Is this an equivalent way of stating the classification theorem of finite abelian groups?

Question

Let $(G,\cdot)$ be a finite abelian group with $n$ elements. I know the following version of the classification theorem of finite abelian groups : there $\exists$ the integers $d_1, d_2, ... d_k\ge 2$ such that $d_1 | d_2 | ... |d_k$ and $G \cong \mathbb{Z_{d_1}} \times \mathbb{Z_{d_2}}\times...\times \mathbb{Z_{d_k}}$ .
I was wondering if this also holds : if $p_1^{m_1}\cdot p_2^{m_2}\cdot ... \cdot p_l^{m_l}$ is the prime factor decomposition of $n$, then $G \cong \mathbb{Z_{p_1^{m_1}}}\times \mathbb{Z_{p_2^{m_2}}}\times ... \times \mathbb{Z_{p_l^{m_l}}}$. I came up with this idea while reading an article (https://www.msri.org/people/members/chillar/files/autabeliangrps.pdf this one, Theorem 1.1. more precisely), but I could neiher find this result anywhere nor prove it(this is why I think it may be false, so any counterexample is welcome).

Answer 1

That is not true in general.

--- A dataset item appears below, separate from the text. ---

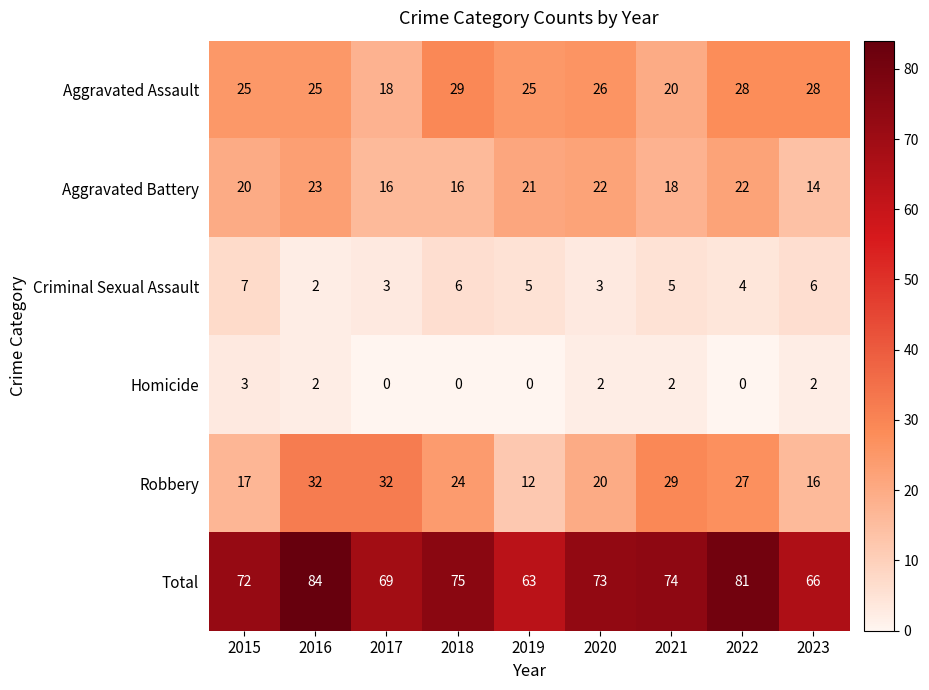

What is the difference between the highest and lowest values at 2018?

75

Take for example $G=\mathbb{Z}_2\times\mathbb{Z}_2$. Then $n=4$ but $G$ is not isomorphic to $\mathbb{Z}_4$ (can you see why?)

Answer 2

Something like what you're after is indeed true. But as written it's incorrect. The prime decomposition won't work, all by itself, because of the fact that, for instance, $\Bbb Z_{p^2}\not\cong\Bbb Z_p×\Bbb Z_p$.

To rectify it, take, instead of the prime decomposition, an appropriate decomposition with some of the $p_i\,\bf{possibly\, being\, repeated}$.

Note that, if you just use the prime factor decomposition, you just get the cyclic group of order $n$.

The correct statement is that any finite abelian group can be written as a product of cyclic groups of prime power order. So there are indeed two ways of stating the theorem.